# Bought a dress before Christmas



## Dizzydi (Jan 14, 2011)

And it now looks like a sack on me - I'm suprises 5.5 lb would make that much difference in a dress size


----------



## Northerner (Jan 14, 2011)

Wow! Well done Di!


----------



## Fandange (Jan 14, 2011)

Well done, Di! What is your weight loss secret?


----------



## Dizzydi (Jan 14, 2011)

Hi Fandange, I'm on 5 pieces of fruit a day, with weetabix for breakfast, cottage cheese and 3 ryvita for lunch and just a normal balanced evening meal with either Jacket potato, brown / white basmalti rice or Brown pasta.

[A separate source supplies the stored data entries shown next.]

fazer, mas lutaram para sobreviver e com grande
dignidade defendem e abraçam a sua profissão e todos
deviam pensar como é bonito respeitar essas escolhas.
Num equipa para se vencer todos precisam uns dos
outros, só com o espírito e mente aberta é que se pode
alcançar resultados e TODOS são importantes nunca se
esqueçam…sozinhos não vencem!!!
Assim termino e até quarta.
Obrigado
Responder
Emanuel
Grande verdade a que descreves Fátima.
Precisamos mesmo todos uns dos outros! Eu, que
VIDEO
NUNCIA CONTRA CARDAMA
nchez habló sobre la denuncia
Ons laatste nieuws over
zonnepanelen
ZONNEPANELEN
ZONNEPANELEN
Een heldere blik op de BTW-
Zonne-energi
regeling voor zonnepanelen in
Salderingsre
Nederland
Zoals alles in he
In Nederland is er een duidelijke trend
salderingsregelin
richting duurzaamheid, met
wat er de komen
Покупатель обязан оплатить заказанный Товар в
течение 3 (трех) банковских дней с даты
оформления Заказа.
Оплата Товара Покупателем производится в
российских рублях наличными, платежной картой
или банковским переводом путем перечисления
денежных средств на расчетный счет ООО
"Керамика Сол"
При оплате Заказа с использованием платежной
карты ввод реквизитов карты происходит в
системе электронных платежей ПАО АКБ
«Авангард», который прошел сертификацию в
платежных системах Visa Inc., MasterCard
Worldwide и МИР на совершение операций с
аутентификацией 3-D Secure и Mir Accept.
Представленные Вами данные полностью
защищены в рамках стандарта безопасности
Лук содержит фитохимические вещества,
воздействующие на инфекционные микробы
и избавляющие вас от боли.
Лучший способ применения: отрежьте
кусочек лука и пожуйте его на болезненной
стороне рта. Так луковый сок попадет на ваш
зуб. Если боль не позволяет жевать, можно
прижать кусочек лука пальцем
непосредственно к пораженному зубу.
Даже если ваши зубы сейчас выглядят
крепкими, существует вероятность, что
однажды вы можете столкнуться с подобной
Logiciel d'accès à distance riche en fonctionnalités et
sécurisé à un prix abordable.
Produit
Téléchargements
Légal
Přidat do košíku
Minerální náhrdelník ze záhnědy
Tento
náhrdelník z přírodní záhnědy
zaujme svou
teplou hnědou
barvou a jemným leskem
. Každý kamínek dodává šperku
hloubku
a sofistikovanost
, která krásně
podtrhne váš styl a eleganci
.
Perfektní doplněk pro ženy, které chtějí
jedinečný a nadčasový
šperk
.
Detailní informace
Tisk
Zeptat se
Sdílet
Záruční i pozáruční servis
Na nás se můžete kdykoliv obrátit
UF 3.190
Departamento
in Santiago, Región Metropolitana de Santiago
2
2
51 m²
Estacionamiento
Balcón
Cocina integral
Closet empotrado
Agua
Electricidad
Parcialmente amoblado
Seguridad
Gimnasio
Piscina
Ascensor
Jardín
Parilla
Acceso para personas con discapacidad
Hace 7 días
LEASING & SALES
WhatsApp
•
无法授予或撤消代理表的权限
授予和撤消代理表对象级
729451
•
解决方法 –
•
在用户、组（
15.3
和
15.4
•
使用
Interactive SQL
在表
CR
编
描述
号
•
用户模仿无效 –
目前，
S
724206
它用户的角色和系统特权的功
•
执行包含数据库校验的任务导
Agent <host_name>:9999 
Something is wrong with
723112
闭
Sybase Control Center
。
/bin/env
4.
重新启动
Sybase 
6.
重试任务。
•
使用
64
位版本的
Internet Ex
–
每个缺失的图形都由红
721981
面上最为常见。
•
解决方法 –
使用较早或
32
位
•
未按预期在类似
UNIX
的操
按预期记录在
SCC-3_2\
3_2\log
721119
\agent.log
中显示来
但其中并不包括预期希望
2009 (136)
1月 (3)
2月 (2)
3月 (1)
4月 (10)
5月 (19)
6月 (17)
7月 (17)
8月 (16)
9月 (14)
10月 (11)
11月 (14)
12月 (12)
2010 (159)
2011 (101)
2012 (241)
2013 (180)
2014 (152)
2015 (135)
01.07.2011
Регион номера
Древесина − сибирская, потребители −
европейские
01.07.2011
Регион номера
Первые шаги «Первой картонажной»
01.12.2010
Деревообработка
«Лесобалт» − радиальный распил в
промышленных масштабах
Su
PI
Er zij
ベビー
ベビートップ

Lots of walking and hopefully back to cycling couple of times a week. Did first cycle of the yaer last Sunday


----------



## Fandange (Jan 14, 2011)

Ooooh, you are so brave......still too cold for me to get out on my bike! Have been thinking about going for a run, though, now the ice and snow have gone....


----------



## Steff (Jan 14, 2011)

Well done Di you little star x


----------



## Sheilagh1958 (Jan 14, 2011)

Well done Di. That willpower is paying off


----------



## macast (Jan 14, 2011)

well done Di.... that is brilliant.  maybe you could get the dress altered too so a win win situation


----------



## MargB (Jan 14, 2011)

Well done Di - I had a similar experience with my gym stuff - just far too big after Christmas.

Feels great, doesn't it???  yay!


----------